**EXERCISE OBJECTIVE:** Quote the Siena walking diary word for word, starting at "We were happy" and ending at "let ourselves out.".

**DOCUMENT SEGMENT:**
Monday, March 27, 2023

Day 11 25kms from Siena to Monteroni D'Arbia - The Tree of Life

I woke up this morning just before 6am to the sound of rain. As a result, it was much easier to stay in bed. Eventually I forced my old bones out of bed and into a hot shower that I could only hope would wash away my pain. We enjoyed a lovely breakfast and without my purse, I was forced to leave the room with bulging pockets full of fruit. 
We were happy to have to pass through the old town of Siena once more to exit the city from the southern gate.
The street was familiar this time and we stopped for fruit to snack on as my pockets today weren't very big. We passed a small church and entered, impressed with it's beauty. As the heavy wooden door closed behind us I was amazed at how the noise of the busy town faded into a peaceful silence. We both took time to pray and then quietly let ourselves out. 
We eventually made it to the southern gate and passed under the arches bidding farewell to Siena. The hills continued through suburbia and after only 30 minutes, we had to remove a layer. We were at a street corner peeling rapidly down to just t-shirts like two overheating, menopausal women while the locals walked in the full sun wearing down-filled puffy coats. We might as well wear a neon sign that screams 'tourist'. As we re-assembled our gear and got sorted, our new friend Paul came up right behind us.
He slept in the monastery last night and we compared notes on our time in Siena. We walked with him again but I still could only listen. He noted how strange it would seem if sound actually came out of my mouth since he would always remember me as the Pilgrim without a voice. Probably the only human in the world to make that observation.  Like the previous day, Paul eventually ventured out ahead of us and we didn't see him again for the remainder of the day.

**INFORMATION SUPPLIED:**
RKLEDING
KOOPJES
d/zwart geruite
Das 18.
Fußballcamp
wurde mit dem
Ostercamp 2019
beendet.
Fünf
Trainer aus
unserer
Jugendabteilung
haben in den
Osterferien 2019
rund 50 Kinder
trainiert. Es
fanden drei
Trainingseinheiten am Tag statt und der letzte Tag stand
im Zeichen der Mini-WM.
...
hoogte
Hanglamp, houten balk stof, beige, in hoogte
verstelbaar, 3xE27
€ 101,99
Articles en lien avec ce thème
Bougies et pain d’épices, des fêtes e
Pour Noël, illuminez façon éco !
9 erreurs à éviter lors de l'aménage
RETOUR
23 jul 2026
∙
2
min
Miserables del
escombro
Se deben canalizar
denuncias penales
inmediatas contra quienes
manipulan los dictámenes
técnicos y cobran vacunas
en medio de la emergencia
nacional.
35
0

**RESPONSE BELOW:**
We were happy to have to pass through the old town of Siena once more to exit the city from the southern gate.
The street was familiar this time and we stopped for fruit to snack on as my pockets today weren't very big. We passed a small church and entered, impressed with it's beauty. As the heavy wooden door closed behind us I was amazed at how the noise of the busy town faded into a peaceful silence. We both took time to pray and then quietly let ourselves out.